His younger brother, one-and-half-year old Nur Hasan, was lucky as he did not see the barbarity, but his elder brother is scarred for life.
Their father, Shahidul Amin, was a grocer in Bolly Bazar in Mangduaw, Myanmar. The day when he was killed along with his wife, their paternal grandfather asked their maternal grandmother to take the children and flee immediately.
"Leave the country as soon as possible, he said. I left taking them with me," Rafia Begum, their grandmother who brought them to Bangladesh, told this correspondent yesterday.
"We crossed the border on September 1 but have not been able to contact Hasan's grandfather ever since," said Rafia, a widow in her 50s. Weighed down with pain and suffering, she seemed to have aged a decade in the past month.
While their grandmother spoke of the strenuous journey to escape the conflict-ridden Rakhine state, Nur Khan stared vacantly, into seemingly nothingness. He kept mum when asked what his name was. He did not wish to speak, especially to a stranger.
Nur Khan seemed like he did not know who to trust outside of his immediate family.
Famished and riddled with lesions all over their bodies, the siblings are among the 7,000 Rohingya orphans, a number authorities presume will double by the time they have finished surveying the recent influx of refugees from Myanmar.
To deal with the growing number of orphan children, the Department of Social Welfare under the Social Welfare Ministry has already taken up a project to register those in the Rohingya camps from September 20.
Since then, a total of 6,797 Rohingya orphan children, who the social welfare officials term "Myanmar National Orphan Child" were registered.
Pritom Kumar Chowdhury, Deputy Director of Department of Social Welfare, said, "We hope that we can complete the registration process within the next week.
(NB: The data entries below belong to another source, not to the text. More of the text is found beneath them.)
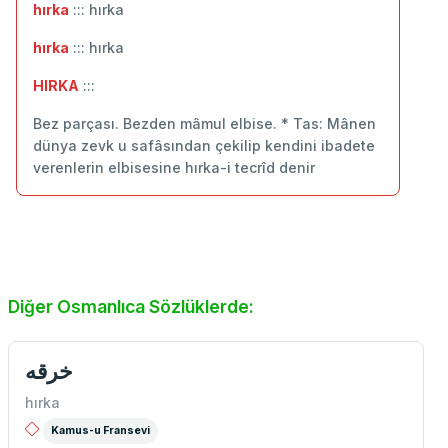
hırka
::: hırka
hırka
::: ‬hırka
HIRKA
:::
Bez parçası. Bezden mâmul elbise. * Tas: Mânen
dünya zevk u safâsından çekilip kendini ibadete
verenlerin elbisesine hırka-i tecrîd denir
Diğer Osmanlıca Sözlüklerde:
خرقه
hırka
Kamus-u Fransevi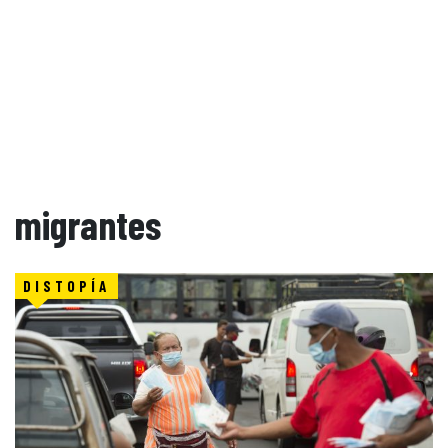
migrantes
DISTOPÍA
We are apprehending that the number could double."
He also said that after completing the registration process, they will be given smart cards.
"We have already applied to the Deputy Commissioner Cox's Bazar to allocate 200 acres of land in Balukhali dedicated to these children to build shelter for them."
Contacted, Md. Ali Hossain, DC of Cox's Bazar, said, "We have received an application from the department of social welfare. After completing their registration process, we will certainly allocate land for them if they want to set up shelter centre for the orphan children in Balukhali area."
Sobbir Ahmed, a block leader in Tyingkhali temporary shelter centre in Ukhia upazila, said there are hundreds of children who have lost both their parents; the lucky ones, if the word even applies, have lost either a father or mother.
Sabika (8), Sehena (6), Jennat Ara (4) and Rohina (2.5) are three sisters who can at least count on the warmth of a mother, a comfort no longer afforded to thousands of Rohingya children.
Sabika now looks after her siblings when her mother Saila Khatun goes to collect relief for them. When asked where their father was, neither Sabika nor Sehena gave any reply. They did not know what to say, perhaps hope preventing them from saying they no longer had one.
Seeing this correspondent, their aunt, Layla Khatun, came forward saying their father Salimullah was a wood trader. They all left the house when chaos broke in Myanmar but returned home after a while. However, one day all of a sudden, the Myanmar army raided their house and killed their father. On September 5, their mother Saila Khatun crossed the border and took shelter in Tyingkhali.
Now, the girls have to rely solely on their mother.
According to UNB, around 18,523 pregnant Rohingya women have entered Bangladesh during the massive exodus in Rakhine state in Myanmar.
So far, some 150 women have given birth to their babies in Bangladesh, sources at the Health Department said.